I have very much been enjoying Charles C. Camosy’s new book, Losing Our Dignity: How Secularized Medicine is Undermining Fundamental Human Equality.
Camosy begins with sketching the anthropological views undergirding our contemporary secular bioethics and then proceeds to explore recent cases, particularly at the beginning and end of life, where human equality has been questioned or undermined.
In a fascinating chapter on brain death, I was interested to learn about how Jews have succeeded in challenging the notion that brain death constitutes the death of the person.
Camosy writes:
New Jersey, not least due to effective lobbying from religious groups (especially Orthodox Jews) who insisted that their particular vision of the good be respected in medical practice, forbids insurance providers from denying medical coverage because of “personal religious beliefs regarding the application of neurological criteria for declaring death.”
As is often the case, there are (at least two) divergent traditional rabbinic opinions on what constitutes death. The first opinion. As discussed in this article, the first opinion is that death is “the irreversible and complete cessation of all vital bodily motion (including heartbeat)” and the second opinion is that death is determined by “the irreversible cessation of breathing.”

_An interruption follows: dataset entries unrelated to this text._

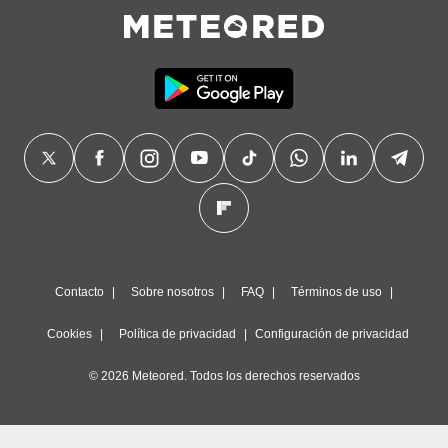
Contacto
Sobre nosotros
FAQ
Términos de uso
Cookies
Política de privacidad
Configuración de privacidad
© 2026 Meteored. Todos los derechos reservados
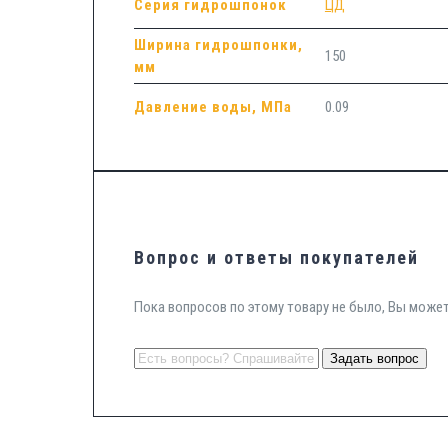
Серия гидрошпонок
ЦД
Ширина гидрошпонки,
150
мм
Давление воды, МПа
0.09
Вопрос и ответы покупателей
Пока вопросов по этому товару не было, Вы може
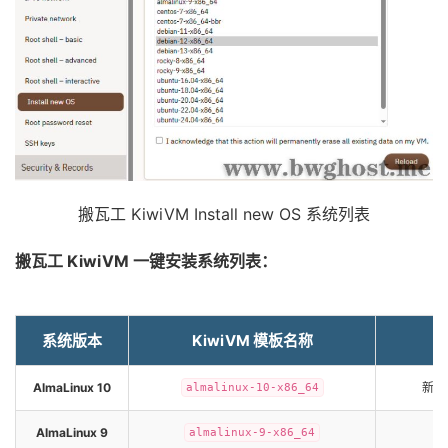
搬瓦工 KiwiVM Install new OS 系统列表
搬瓦工 KiwiVM 一键安装系统列表：
系统版本
KiwiVM 模板名称
AlmaLinux 10
新版
almalinux-10-x86_64
AlmaLinux 9
almalinux-9-x86_64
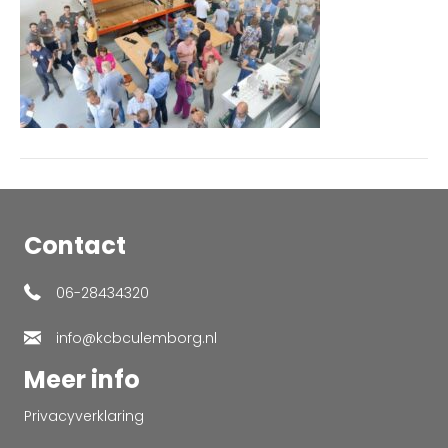
Contact
06-28434320
info@kcbculemborg.nl
Meer info
Privacyverklaring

The latter position is said to derive from rabbinic commentary on Genesis:
The traditional codifiers of Jewish law all rule that the primary test in determining whether a person is alive or dead is of the nose. The verse that the Talmud quotes to support this requirement is, “All in whose nostrils was the breath of the spirit of life” (Genesis 7:22), which implies that the “breath of the spirit of life” is what defines life.
Now, it is widely presumed in our secular, contemporary culture that brain death is the death of the person. Yet, there are good reasons to question this.
Reducing the human person to any individual capacity risks excluding some vulnerable persons from the human family.
The human person is an inexhaustible mystery and reverence is demanded before so great a mystery in order to grasp the significance of “the breath of life.”